To establish the causal diagnosis of HF, it is necessary to determine whether the clinical presentation is a
de novo process or a chronic entity exacerbated by surgery. In our patient, the absence of ventricular remodeling visualized by TTE suggests the former postulate. Regarding its etiology, many possibilities should be taken into account. Post-partum cardiomyopathy usually develops in late pregnancy or during the first months after delivery [
5]. In our patient, childbirth was very unlikely the cause of her acute HF as delivery had occurred two years before. A viral infection could justify the clinical context of acute myocarditis [
6], but her sudden clinical deterioration, with no history of infection or negative serologies and lack of typical findings on MRI, makes this diagnosis unlikely. Propofol infusion syndrome includes arrhythmias, hemodynamic deterioration, metabolic acidosis, rhabdomyolysis, and impaired renal and hepatic function. This clinical entity has been described mainly in pediatric critical care patients and has been associated with prolonged use (>48 hours) and high doses (>4 mg/kg/hour) [
7]. Ondansetron is a 5-hydroxytryptamine type 3 (5-HT3) receptor antagonist used mainly as an anti-emetic. Although considered a safe class of medications by many clinicians, several of the 5-HT3 receptor antagonists have been associated with adverse cardiovascular effects [
8]. There is a rare possibility of convulsions, chest pain, arrhythmias, hypotension, or bradycardia associated with using ondansetron, but we have not found any case in the literature describing a connection between the use of this drug in the post-operative and the development of HF. Takotsubo cardiomyopathy (TTC) is an acute cardiac syndrome mimicking elevated ST-segment myocardial infarction characterized by transient regional wall motion abnormalities involving the apical and middle portions of the left ventricle in the absence of significant obstructive coronary disease [
9]. Recently, an apical sparing variant defined as akinesia of the basal and middle segments of all walls has been described [
10]. In our patient, the absence of electrocardiographic and echocardiographic alterations suggestive of TTC leads us to reject this diagnostic possibility.
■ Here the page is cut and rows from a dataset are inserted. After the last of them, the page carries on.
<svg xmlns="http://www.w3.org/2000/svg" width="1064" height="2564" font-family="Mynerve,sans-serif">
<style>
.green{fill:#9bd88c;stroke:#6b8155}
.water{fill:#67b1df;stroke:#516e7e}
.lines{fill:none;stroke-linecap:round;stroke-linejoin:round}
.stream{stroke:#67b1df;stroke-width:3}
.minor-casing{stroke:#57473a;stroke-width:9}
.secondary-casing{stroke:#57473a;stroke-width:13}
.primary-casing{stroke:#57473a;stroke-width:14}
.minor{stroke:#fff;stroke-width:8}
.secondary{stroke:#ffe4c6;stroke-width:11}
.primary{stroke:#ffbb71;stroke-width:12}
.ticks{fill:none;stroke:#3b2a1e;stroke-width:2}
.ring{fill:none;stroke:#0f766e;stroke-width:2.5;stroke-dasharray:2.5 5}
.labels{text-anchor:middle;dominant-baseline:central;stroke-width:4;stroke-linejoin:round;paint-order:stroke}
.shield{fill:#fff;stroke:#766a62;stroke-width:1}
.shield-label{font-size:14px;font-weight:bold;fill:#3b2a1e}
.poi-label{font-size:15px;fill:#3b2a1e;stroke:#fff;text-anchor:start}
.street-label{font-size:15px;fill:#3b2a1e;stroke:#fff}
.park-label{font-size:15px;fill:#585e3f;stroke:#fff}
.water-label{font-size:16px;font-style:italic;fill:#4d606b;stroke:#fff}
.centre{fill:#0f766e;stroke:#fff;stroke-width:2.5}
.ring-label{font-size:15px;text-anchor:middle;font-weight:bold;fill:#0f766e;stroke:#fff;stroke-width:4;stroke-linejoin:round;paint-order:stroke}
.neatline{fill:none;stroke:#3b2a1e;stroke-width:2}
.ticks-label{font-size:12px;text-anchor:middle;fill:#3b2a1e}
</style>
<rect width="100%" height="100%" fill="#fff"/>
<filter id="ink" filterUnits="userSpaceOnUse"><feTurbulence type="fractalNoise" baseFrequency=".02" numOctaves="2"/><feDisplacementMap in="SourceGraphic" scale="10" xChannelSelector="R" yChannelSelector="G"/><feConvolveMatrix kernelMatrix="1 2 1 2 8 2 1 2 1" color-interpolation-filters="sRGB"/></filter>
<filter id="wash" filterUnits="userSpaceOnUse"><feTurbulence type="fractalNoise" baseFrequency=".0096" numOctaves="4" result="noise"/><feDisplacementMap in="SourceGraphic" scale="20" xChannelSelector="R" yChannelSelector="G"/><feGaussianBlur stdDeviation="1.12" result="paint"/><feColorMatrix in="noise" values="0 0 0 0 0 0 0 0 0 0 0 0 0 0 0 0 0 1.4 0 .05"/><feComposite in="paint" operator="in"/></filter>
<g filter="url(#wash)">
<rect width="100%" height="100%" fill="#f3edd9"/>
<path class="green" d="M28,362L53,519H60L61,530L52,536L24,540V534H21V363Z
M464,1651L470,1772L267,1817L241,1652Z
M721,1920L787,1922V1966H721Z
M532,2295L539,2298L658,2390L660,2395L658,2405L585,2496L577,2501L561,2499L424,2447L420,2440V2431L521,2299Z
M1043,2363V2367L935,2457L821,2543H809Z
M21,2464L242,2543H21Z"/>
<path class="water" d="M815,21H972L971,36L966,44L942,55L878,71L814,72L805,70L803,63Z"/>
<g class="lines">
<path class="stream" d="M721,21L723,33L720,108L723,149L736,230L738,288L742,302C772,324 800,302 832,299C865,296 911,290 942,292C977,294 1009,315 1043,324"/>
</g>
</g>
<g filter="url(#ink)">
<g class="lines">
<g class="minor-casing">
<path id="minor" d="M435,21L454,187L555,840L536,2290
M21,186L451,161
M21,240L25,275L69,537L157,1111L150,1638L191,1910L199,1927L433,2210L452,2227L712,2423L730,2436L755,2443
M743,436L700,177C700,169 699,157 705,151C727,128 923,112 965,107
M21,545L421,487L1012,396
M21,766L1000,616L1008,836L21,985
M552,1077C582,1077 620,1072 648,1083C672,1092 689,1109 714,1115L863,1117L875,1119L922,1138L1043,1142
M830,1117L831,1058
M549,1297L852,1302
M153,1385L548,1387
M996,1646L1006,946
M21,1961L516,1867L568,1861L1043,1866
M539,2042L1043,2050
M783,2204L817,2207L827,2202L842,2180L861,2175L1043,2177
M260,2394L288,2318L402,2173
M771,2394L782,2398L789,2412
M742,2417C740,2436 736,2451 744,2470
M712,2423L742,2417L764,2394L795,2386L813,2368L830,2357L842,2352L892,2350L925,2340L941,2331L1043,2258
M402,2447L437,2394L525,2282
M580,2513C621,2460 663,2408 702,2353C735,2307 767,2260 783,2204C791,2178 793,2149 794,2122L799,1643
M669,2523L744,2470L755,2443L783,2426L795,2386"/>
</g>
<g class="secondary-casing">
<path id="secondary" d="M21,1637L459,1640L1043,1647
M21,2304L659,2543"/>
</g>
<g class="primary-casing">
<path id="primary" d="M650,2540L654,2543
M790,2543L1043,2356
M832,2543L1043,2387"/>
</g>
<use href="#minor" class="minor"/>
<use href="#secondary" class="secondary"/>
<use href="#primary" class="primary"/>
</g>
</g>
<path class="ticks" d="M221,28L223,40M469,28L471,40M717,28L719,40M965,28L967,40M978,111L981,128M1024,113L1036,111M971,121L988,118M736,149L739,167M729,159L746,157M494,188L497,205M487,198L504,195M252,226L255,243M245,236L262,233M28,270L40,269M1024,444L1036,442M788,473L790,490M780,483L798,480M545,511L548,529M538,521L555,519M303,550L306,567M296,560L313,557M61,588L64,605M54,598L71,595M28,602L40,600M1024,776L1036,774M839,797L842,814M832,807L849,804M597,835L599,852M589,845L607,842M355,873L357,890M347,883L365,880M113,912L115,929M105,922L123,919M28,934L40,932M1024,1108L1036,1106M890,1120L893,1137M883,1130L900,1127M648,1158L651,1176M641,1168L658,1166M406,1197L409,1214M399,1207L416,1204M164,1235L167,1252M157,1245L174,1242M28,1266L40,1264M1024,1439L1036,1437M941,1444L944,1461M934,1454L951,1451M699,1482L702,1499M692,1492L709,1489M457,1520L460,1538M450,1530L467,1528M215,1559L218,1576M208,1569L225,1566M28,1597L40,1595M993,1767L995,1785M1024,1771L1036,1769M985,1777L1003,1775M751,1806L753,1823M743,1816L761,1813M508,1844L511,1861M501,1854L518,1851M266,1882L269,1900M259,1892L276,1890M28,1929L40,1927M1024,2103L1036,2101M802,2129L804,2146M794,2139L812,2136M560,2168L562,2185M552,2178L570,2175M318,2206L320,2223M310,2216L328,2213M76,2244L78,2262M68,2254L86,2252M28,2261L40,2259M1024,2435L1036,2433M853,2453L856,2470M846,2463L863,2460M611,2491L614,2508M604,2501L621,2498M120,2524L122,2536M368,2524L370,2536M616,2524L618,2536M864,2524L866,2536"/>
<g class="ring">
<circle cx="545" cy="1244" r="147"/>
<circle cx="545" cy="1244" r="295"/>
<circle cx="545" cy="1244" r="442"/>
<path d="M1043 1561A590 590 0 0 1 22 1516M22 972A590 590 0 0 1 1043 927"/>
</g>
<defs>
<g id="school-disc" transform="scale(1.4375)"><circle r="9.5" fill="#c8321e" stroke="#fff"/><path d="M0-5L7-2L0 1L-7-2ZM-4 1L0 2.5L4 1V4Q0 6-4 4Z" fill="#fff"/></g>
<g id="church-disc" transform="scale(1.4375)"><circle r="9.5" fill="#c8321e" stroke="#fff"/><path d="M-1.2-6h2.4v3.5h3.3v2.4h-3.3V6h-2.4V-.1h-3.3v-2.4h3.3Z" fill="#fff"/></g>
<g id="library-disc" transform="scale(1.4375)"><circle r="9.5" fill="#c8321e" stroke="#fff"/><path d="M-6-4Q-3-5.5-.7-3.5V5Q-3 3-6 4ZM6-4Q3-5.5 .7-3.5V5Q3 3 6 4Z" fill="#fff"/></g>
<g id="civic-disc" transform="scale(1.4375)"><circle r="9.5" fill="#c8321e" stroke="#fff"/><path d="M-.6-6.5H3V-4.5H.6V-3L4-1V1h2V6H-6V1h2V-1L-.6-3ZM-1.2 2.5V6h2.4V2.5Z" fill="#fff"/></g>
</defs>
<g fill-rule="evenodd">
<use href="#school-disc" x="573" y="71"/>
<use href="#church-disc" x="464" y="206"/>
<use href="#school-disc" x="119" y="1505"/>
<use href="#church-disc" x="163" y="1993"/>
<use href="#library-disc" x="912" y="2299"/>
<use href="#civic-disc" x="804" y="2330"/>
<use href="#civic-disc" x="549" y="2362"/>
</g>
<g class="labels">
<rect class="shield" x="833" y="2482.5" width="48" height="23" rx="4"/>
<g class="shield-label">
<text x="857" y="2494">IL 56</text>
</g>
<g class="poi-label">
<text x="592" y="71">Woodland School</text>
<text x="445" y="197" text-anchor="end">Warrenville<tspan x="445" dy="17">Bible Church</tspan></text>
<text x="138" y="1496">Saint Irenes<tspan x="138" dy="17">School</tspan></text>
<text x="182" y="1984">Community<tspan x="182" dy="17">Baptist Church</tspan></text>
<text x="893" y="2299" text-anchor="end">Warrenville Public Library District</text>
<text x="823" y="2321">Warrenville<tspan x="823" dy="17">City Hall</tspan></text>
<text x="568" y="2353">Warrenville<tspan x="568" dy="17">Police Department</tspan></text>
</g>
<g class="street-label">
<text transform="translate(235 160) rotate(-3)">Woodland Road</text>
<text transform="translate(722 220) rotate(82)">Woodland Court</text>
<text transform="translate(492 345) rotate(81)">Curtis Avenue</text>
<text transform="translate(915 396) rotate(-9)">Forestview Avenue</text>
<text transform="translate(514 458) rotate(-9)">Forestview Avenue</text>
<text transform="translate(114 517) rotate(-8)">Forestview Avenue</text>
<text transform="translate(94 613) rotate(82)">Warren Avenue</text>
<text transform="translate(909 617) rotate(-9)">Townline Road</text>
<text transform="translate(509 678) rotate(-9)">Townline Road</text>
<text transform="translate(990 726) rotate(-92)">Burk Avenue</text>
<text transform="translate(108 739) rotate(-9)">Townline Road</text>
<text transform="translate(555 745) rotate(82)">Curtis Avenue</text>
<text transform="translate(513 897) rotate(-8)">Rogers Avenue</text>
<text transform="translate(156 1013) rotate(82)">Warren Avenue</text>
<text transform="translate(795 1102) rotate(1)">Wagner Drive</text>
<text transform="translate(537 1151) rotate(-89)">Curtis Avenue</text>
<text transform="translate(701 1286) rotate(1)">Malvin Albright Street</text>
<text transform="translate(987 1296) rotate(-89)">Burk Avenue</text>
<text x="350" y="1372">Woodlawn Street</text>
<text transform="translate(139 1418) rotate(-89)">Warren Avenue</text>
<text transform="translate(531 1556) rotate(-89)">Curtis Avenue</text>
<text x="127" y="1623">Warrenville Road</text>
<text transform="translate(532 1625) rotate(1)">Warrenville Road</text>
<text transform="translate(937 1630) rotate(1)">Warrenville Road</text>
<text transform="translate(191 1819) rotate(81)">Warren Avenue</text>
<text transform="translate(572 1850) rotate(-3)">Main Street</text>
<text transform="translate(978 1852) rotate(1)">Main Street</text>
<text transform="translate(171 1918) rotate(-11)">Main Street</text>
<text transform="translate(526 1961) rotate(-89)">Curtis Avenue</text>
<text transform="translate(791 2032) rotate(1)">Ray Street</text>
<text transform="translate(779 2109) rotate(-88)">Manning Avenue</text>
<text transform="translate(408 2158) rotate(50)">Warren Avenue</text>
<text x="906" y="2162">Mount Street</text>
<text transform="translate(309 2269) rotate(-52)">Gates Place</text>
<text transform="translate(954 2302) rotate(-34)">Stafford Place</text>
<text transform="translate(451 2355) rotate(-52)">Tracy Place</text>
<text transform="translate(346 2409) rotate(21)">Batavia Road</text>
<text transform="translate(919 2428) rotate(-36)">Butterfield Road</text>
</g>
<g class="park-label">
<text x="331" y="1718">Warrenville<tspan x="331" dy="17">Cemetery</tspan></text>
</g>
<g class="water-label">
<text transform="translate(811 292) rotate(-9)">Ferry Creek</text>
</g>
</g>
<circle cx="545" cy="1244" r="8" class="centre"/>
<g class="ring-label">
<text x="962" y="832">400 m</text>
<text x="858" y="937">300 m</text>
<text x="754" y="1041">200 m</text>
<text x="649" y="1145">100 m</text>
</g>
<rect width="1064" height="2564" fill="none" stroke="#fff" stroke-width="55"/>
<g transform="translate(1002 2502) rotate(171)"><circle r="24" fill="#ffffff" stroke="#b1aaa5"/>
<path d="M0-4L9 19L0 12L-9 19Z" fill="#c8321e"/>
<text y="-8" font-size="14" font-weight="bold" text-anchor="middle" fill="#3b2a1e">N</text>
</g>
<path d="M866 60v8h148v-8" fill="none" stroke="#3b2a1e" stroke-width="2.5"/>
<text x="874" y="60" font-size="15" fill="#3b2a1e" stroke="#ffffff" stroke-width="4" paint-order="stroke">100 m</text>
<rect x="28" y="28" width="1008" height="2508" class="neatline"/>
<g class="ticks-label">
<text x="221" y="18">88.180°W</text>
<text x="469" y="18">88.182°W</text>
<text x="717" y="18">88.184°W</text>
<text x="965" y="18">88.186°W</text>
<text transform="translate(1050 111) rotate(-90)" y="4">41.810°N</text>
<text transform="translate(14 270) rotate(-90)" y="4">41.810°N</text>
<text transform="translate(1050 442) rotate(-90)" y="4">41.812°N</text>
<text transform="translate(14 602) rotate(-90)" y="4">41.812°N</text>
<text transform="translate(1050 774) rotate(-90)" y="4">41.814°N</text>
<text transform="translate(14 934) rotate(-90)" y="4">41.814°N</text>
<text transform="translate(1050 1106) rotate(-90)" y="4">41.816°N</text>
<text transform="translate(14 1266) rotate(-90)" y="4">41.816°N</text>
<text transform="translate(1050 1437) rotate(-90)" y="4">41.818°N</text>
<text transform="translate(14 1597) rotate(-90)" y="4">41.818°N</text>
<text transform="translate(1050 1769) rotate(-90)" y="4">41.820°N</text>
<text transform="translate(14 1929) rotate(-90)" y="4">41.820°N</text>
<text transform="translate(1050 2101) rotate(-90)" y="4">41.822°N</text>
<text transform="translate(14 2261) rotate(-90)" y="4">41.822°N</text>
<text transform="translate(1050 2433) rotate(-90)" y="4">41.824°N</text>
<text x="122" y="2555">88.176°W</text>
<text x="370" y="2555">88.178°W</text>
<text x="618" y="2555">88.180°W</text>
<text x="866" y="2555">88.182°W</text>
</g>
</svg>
The association of propofol and fentanyl as a cause of severe, acute HF has been described previously [
11]. Other than the case described by Chow
et al. [
11], however, we have not found another case report in the literature that mentions the combination of these drugs as a cause of severe, acute HF due to ventricular dysfunction in patients with healthy hearts. In this regard, both propofol and fentanyl may cause depression of ventricular function and decreased blood pressure. Propofol dilates the arteries by inducing nitric oxide synthesis, blocks calcium channels, and activates protein kinase C, all of which, taken together, lead to a decrease in pre-load and a decline in cardiac output. Apart from this possibility, an intrinsic negative inotropic effect attributable to propofol itself has also been reported [
4,
12]. This effect is dose-dependent [
13]. It occurs most often when used in combination with fentanyl and in patients with or without previous heart disease [
4]. Both mechanisms might trigger a state of cardiogenic shock in patients with individual susceptibility. When these agents are used in combination, additional precautions should be taken in all patients, including those with normal left ventricular function. Because of refractory cardiogenic shock, ELS was needed in our patient. ELS should be considered in patients with severe, life-threatening respiratory or cardiac failure that does not respond to conventional intensive care management [
1]. Currently, several options are available for circulatory support, including surgically implanted ventricular assistance devices, percutaneous assistance devices, and ECMO [
14]. In our case, ECMO provided reasonable short-term support, allowing the patient to recover from multi-organ injury and increasing the time to complete a transplant evaluation if necessary. The use of this device is a support modality rather than a treatment in itself. As it requires well-trained personnel and is not without risk, selection of patients in whom this device can be used is required. So, the disease process must be reversible, or, failing this, the patient should be a candidate for transplantation or insertion of a ventricular assistance device.